|Smith, C Wayne|
Submitted to: American Journal of Physiology - Cell Physiology
Publication Type: Peer Reviewed Journal
Publication Acceptance Date: 6/28/2001
Publication Date: 11/1/2001
Citation: Seo, S.M., Mcintire, L.V., Smith, W.C. 2001. Effects of il-8, gro-alpha, and ltb(4) on the adhesive kinetics of lfa-1 and mac-1 on human neutrophils. American Journal of Physiology - Cell Physiology. 281(5):C1568-C1578. Interpretive Summary: Inflammation occurs when some tissue hormones called chemokines are released in excessive amounts. This paper deals with the way in which the chemokines, which are also released by adipocytes, activate white blood cells.

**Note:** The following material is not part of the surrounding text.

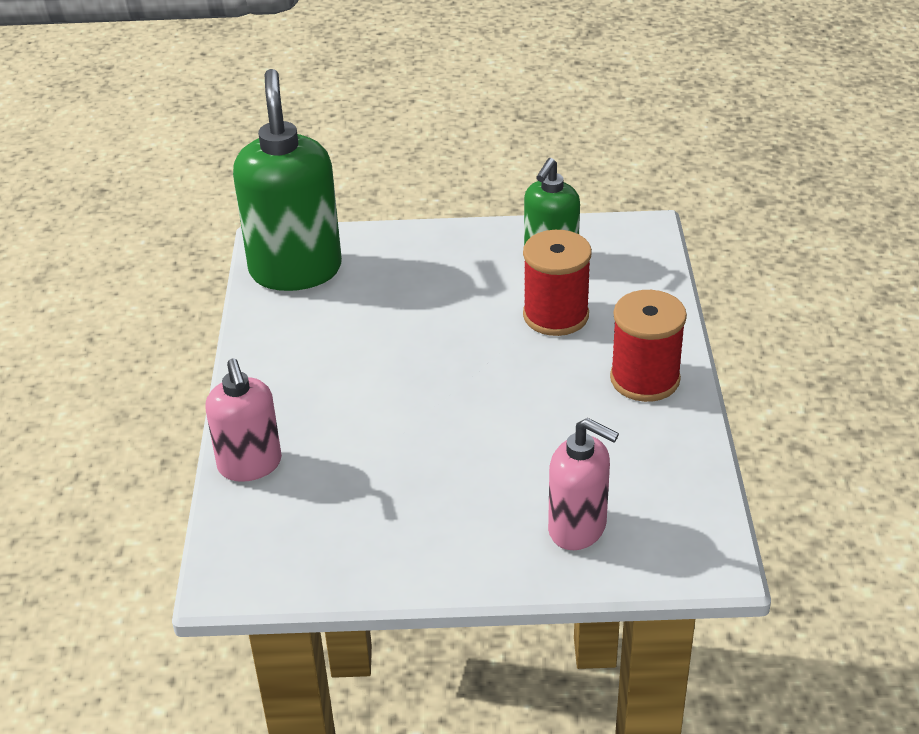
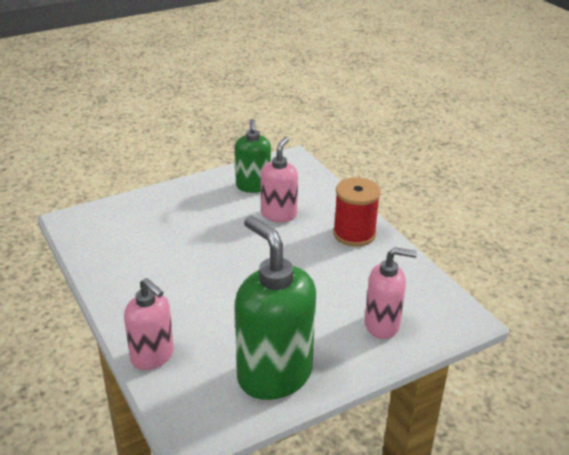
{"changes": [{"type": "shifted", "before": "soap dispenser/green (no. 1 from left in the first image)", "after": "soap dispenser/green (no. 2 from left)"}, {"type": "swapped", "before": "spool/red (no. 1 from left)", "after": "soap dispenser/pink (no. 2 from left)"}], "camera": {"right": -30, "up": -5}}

Technical Abstract: Firm adhesion of rolling neutrophils on inflamed endothelium is dependent on beta(2) (CD18)-integrins and activating stimuli. LFA-1 (CD11a/CD18) appears to be more important than Mac-1 (CD11b/CD18) in neutrophil emigration at inflammatory sites, but little is known of the relative binding characteristics of these two integrins under conditions thought to regulate firm adhesion. The present study examined the effect of chemoattractants on the kinetics of LFA-1 and Mac-1 adhesion in human neutrophils. We found that subnanomolar concentrations of interleukin-8, Gro-alpha, and leukotriene B(4) (LTB(4)) induced rapid and optimal rates of LFA-1-dependent adhesion of neutrophils to intercellular adhesion molecule (ICAM)-1-coated beads. These optimal rates of LFA-1 adhesion were transient and decayed within 1 min after chemoattractant stimulation. Mac-1 adhesion was equally rapid initially but continued to rise for >/=6 min after stimulation. A fourfold higher density of ICAM-1 on beads markedly increased the rate of binding to LFA-1 but did not change the early and narrow time window for the optimal rate of adhesion. Using well-characterized monoclonal antibodies, we showed that activation of LFA-1 and Mac-1 by Gro-alpha was completely blocked by anti-CXC chemokine receptor R2, but activation of these integrins by interleukin-8 was most effectively blocked by anti-CXC chemokine receptor R1. The topographical distribution of beads also reflected significant differences between LFA-1 and Mac-1. Beads bound to Mac-1 translocated to the cell uropod within 4 min, but beads bound to LFA-1 remained bound to the lamellipodial regions at the same time. These kinetic and topographical differences may indicate distinct functional contributions of LFA-1 and Mac-1 on neutrophils.